■ DESCRIPTION OF THE TASK ■
Copy out the lines of the records below, and only those lines, from the one with "Batra, R.C. and" through the one with "Belytschko, T., B.", exactly as they appear.

=====

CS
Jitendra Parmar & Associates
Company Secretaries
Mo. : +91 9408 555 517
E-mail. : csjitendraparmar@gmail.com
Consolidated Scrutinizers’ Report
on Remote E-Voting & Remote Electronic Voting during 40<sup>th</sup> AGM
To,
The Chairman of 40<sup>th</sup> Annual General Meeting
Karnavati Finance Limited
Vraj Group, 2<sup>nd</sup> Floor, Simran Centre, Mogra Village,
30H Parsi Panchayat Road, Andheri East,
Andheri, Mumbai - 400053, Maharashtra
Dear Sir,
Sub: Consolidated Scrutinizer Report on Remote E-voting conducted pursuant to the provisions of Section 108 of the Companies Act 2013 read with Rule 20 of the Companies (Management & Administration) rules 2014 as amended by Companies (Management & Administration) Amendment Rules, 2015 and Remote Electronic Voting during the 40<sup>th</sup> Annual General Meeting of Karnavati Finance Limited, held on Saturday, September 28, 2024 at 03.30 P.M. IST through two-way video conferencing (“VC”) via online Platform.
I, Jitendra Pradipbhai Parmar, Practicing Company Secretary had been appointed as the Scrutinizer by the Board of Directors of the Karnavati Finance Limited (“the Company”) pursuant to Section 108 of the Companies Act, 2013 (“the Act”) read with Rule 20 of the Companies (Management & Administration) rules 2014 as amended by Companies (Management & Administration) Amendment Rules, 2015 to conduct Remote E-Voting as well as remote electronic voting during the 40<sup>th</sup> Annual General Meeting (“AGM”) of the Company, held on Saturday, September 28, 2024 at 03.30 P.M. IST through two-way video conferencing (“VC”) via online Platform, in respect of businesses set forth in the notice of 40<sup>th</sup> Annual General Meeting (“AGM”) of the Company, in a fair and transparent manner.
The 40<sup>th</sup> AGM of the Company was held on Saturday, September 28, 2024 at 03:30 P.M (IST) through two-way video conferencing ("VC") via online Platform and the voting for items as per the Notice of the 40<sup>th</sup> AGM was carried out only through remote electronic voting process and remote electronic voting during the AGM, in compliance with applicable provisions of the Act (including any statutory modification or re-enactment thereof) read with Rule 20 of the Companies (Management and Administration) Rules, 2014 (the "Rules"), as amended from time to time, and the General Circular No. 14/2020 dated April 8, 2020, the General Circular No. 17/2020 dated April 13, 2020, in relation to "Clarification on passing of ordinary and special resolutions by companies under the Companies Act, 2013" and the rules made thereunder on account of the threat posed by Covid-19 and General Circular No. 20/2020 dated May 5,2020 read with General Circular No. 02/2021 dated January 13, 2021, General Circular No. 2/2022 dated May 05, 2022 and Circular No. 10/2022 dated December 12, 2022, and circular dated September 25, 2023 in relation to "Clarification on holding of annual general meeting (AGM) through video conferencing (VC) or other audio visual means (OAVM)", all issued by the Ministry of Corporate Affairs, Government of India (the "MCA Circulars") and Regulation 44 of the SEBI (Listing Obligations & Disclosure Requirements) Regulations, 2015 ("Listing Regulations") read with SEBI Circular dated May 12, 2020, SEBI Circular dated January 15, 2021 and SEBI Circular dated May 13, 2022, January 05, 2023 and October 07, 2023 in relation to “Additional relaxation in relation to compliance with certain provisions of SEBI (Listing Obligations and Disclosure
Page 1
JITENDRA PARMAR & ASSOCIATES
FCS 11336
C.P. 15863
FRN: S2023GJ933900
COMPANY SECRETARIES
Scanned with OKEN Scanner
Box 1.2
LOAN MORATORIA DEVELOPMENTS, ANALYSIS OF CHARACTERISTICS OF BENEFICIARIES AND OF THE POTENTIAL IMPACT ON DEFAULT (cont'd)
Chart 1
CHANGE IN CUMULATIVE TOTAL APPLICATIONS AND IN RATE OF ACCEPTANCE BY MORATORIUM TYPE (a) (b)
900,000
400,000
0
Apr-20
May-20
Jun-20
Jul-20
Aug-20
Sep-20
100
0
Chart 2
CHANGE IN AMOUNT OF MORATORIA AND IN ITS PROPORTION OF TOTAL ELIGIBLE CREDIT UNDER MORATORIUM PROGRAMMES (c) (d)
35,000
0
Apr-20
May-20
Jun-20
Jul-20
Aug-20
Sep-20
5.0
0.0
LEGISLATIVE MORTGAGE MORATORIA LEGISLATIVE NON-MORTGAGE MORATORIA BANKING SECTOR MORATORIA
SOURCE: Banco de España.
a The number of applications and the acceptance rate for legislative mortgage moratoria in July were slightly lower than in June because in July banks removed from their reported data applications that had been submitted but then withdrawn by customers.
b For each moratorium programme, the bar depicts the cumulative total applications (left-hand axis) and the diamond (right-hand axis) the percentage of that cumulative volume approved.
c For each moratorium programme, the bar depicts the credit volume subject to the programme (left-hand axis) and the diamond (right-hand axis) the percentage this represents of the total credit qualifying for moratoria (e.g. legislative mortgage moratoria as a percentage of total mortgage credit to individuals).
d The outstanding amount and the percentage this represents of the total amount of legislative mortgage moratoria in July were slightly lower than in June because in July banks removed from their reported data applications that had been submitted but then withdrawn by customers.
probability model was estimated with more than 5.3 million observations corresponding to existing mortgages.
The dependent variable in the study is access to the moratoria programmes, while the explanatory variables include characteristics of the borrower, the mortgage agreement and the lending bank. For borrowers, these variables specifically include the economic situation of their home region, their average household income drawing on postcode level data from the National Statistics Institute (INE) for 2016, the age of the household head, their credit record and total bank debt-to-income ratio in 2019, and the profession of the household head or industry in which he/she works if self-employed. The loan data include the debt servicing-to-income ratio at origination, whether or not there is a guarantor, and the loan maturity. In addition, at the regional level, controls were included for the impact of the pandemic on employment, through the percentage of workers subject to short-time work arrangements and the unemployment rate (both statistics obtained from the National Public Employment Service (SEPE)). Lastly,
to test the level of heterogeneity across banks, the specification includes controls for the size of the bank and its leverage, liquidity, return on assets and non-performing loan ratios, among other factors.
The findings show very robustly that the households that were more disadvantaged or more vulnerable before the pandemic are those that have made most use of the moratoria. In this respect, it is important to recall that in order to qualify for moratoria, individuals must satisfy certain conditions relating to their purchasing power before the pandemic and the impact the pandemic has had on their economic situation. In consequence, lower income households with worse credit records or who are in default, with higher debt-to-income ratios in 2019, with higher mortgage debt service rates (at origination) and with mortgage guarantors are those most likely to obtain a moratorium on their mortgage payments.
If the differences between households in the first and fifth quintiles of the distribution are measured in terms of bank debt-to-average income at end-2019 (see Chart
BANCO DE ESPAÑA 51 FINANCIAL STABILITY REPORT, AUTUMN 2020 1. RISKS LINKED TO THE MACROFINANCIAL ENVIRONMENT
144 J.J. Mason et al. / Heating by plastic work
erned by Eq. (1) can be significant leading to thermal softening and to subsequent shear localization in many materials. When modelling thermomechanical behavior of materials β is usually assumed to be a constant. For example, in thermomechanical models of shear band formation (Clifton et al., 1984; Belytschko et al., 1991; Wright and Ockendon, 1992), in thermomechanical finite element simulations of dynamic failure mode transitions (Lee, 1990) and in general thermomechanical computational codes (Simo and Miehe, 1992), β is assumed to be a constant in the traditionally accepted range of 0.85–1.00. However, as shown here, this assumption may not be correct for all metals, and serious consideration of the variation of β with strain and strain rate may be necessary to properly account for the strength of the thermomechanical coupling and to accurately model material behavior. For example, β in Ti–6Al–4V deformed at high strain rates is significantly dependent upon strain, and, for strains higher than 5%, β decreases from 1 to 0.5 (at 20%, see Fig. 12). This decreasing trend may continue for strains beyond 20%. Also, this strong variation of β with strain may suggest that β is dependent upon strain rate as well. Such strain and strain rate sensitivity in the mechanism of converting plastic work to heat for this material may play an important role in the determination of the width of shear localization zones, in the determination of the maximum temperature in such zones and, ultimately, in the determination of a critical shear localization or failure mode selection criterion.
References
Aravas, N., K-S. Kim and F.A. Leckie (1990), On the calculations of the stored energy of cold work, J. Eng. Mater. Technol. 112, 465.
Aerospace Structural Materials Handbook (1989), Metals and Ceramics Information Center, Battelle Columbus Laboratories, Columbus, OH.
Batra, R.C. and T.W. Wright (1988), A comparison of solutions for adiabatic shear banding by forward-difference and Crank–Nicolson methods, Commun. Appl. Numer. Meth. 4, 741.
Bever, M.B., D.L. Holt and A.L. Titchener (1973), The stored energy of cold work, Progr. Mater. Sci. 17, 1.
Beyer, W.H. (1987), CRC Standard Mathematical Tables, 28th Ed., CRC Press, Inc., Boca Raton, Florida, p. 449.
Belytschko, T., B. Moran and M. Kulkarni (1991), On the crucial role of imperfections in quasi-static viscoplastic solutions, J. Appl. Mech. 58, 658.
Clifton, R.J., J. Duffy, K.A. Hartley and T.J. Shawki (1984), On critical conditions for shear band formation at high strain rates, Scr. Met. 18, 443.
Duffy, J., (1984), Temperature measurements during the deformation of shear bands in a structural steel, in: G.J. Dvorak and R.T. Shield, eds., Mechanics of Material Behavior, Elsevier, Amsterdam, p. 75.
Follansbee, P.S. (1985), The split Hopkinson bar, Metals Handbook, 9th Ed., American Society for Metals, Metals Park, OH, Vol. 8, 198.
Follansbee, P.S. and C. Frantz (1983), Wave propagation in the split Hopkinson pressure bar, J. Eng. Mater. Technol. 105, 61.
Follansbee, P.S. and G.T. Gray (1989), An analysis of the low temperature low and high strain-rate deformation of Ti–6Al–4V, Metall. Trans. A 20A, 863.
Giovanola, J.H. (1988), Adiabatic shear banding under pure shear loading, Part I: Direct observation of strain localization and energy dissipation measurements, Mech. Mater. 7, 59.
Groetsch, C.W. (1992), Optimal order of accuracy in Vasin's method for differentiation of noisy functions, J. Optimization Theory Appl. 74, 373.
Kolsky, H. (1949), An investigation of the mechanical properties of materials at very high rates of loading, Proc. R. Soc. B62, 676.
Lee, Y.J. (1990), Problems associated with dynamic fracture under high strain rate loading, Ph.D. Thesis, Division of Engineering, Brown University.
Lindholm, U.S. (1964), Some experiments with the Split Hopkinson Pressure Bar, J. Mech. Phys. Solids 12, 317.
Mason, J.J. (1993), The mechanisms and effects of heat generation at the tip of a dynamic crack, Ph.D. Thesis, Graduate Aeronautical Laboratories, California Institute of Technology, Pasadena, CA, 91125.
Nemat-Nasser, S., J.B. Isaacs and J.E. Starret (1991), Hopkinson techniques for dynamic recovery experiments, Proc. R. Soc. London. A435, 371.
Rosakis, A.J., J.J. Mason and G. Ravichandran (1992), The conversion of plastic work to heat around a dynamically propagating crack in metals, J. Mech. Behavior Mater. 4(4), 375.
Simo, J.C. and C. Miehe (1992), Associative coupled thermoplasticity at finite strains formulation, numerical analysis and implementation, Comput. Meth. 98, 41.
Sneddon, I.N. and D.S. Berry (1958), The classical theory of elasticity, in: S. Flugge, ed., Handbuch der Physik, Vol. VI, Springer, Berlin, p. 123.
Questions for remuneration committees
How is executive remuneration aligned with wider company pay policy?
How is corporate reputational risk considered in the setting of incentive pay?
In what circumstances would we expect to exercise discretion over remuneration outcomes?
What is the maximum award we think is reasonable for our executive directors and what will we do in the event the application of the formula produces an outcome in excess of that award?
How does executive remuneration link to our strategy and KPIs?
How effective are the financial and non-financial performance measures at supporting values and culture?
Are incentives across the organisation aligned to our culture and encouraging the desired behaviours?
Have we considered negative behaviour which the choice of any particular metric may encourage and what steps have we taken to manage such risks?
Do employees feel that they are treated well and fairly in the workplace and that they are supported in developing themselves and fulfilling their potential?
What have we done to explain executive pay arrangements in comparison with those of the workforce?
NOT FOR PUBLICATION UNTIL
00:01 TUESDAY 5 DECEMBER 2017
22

=====

■ EXERCISE RESULT ■
Batra, R.C. and T.W. Wright (1988), A comparison of solutions for adiabatic shear banding by forward-difference and Crank–Nicolson methods, Commun. Appl. Numer. Meth. 4, 741.
Bever, M.B., D.L. Holt and A.L. Titchener (1973), The stored energy of cold work, Progr. Mater. Sci. 17, 1.
Beyer, W.H. (1987), CRC Standard Mathematical Tables, 28th Ed., CRC Press, Inc., Boca Raton, Florida, p. 449.
Belytschko, T., B. Moran and M. Kulkarni (1991), On the crucial role of imperfections in quasi-static viscoplastic solutions, J. Appl. Mech. 58, 658.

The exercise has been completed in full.